I felt great. I was careful with how I ate and dedicated to the gym. Until I went to night shift. Anyone who works at a place that's a 24/7 facility knows how night shifters eat. So I'm working at night, a full time mom during the day, going on lil sleep, and throw in poor eating habits, as quick and easy was my method of choice once sleep deprivation set in. I ballooned back over the 200 mark.
My weight got up to 210 again. Then, I opted to have my second (and final) child. She was born two years ago this March. I never breast fed, and I returned from maternity leave to my graveyard shift. So the bad pattern only got worse as I was running on even less sleep. I went back on phentermine. It took me down to 200 lbs but that's where I stood up until I stopped working six months ago and could no longer afford the habit.
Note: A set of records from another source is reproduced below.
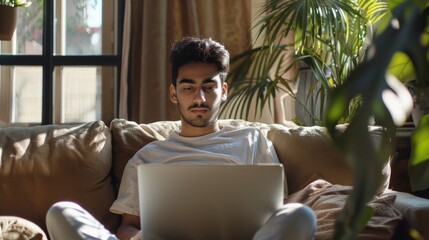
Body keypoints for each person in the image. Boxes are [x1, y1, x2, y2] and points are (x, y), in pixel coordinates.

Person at [46, 37, 316, 240]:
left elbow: (276, 211)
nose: (199, 98)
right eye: (189, 88)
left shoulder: (252, 140)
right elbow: (128, 226)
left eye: (208, 87)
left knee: (300, 214)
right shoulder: (147, 157)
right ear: (174, 93)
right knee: (61, 212)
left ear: (223, 91)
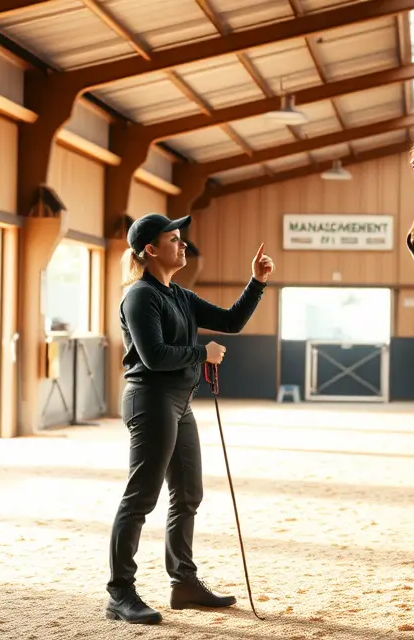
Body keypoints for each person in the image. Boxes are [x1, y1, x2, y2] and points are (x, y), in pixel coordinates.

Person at [105, 213, 275, 625]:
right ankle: (120, 593)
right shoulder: (140, 296)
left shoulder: (178, 294)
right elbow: (154, 356)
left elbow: (231, 321)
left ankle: (184, 583)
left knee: (188, 495)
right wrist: (203, 354)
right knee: (141, 497)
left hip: (180, 403)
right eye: (175, 239)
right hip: (150, 400)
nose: (183, 246)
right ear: (151, 249)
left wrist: (257, 282)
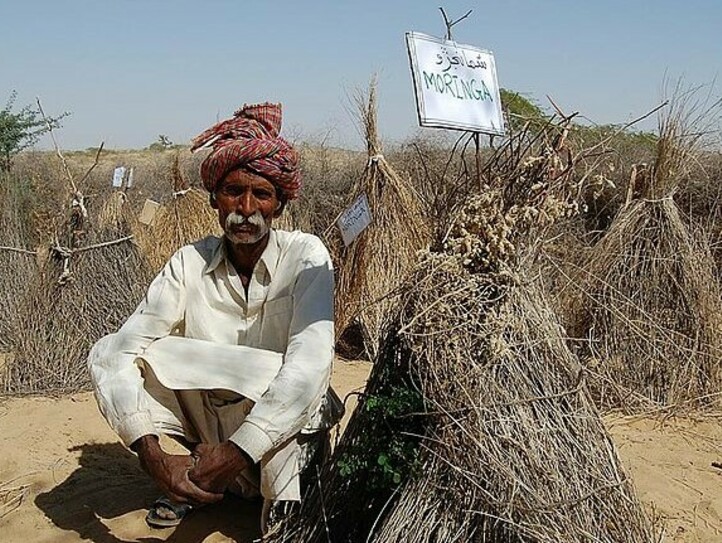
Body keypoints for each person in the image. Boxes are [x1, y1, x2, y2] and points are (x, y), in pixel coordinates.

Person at [87, 103, 342, 533]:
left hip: (279, 444)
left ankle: (279, 513)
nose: (246, 208)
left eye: (261, 194)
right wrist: (152, 455)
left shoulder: (306, 257)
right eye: (233, 192)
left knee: (292, 378)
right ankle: (190, 482)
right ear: (213, 199)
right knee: (148, 356)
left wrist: (239, 452)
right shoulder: (188, 262)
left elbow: (310, 365)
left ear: (278, 205)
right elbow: (112, 353)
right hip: (210, 440)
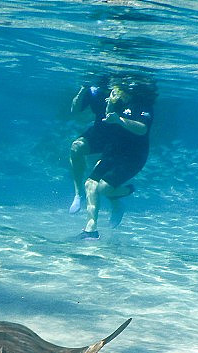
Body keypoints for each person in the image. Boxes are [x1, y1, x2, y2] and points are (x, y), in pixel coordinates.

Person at [68, 77, 155, 240]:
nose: (118, 92)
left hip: (134, 156)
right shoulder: (114, 101)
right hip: (113, 149)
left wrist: (119, 120)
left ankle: (127, 190)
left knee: (103, 188)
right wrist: (110, 105)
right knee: (90, 184)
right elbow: (106, 121)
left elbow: (143, 129)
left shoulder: (142, 104)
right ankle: (91, 230)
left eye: (122, 90)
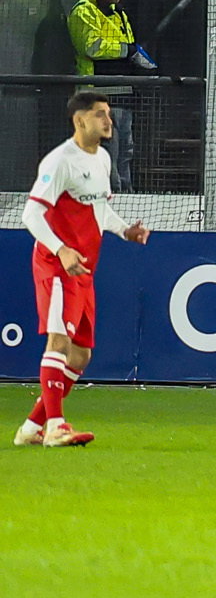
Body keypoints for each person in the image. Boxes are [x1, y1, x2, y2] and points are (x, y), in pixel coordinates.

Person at [22, 86, 149, 447]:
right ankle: (56, 427)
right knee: (59, 341)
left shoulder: (102, 159)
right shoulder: (60, 161)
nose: (108, 120)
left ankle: (33, 426)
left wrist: (124, 230)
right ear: (79, 120)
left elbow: (98, 209)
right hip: (56, 264)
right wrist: (61, 249)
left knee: (81, 353)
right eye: (100, 114)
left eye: (108, 114)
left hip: (84, 268)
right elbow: (31, 213)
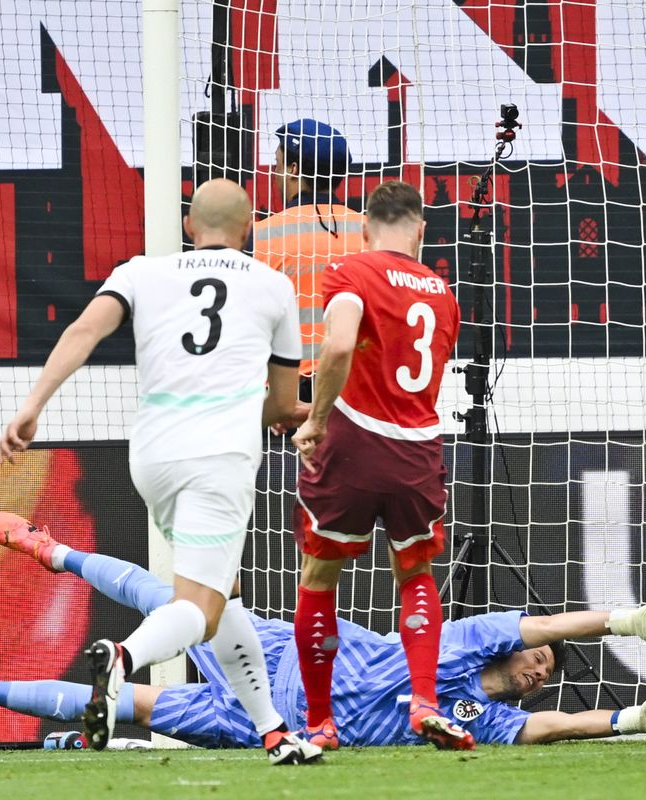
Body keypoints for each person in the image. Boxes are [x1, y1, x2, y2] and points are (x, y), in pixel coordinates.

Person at [0, 180, 318, 764]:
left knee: (226, 597)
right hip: (218, 456)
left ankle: (273, 731)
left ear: (189, 227)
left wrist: (32, 405)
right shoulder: (273, 285)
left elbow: (84, 331)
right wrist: (318, 415)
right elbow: (281, 403)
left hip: (152, 456)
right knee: (202, 608)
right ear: (248, 230)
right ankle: (121, 659)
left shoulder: (141, 271)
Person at [0, 513, 646, 748]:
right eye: (539, 658)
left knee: (129, 706)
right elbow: (551, 620)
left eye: (546, 670)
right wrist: (623, 618)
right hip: (289, 653)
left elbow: (545, 732)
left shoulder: (474, 718)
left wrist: (624, 718)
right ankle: (58, 551)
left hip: (270, 721)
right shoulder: (462, 639)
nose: (540, 666)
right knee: (176, 596)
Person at [287, 179, 467, 751]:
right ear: (420, 230)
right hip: (417, 448)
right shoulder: (442, 293)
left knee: (320, 576)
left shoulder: (351, 270)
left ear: (366, 227)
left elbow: (339, 346)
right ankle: (424, 701)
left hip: (354, 442)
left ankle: (320, 721)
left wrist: (314, 419)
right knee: (414, 573)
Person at [252, 119, 366, 377]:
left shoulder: (260, 236)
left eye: (278, 164)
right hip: (356, 397)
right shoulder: (371, 233)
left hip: (288, 399)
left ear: (292, 169)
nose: (274, 172)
Now, here I am at 210, AGAIN. I've downloaded Spark before on my phone but truth be told, I'm not one to hold myself accountable to apps on a phone.
I figured it's a brand new year, and I'm sick of being like this. Being overweight costs me so much. I have no joy. I lack confidence and self esteem. Clothes are a bitch to find and shopping is a depressing hassle for me. I lack confidence in how I look to my husband when we're intimate. Granted, my husband makes me feel desired and beautiful, but he's the type that can cut back on food and jog a couple times a week when he needs to and voila! Twenty pounds down for him. Plus, I'm the heaviest woman he's ever been with, and even though he doesn't make me feel bad, he doesn't have to, I tear myself down on my own. Going out in public gives me anxiety as I feel self conscious about my appearance and tug at my shirts. Being overweight has truly sucked the joy out of my life and I'm tired of living like I'm just existing and not living a full and happy life.
There are no victims with stuff like this, just volunteers. I'm tired of volunteering to let my weight issues control my happiness and dictate the quality of life I have. I'm tired of being told "but you have such a pretty face." I wanna knock em dead God damn it! So here I go. I know I'm going to have set backs, if this were easy, I'd have done it a long time ago, but this time I'm going to really utilize what is out there. My time is now... It's time I took control of my life.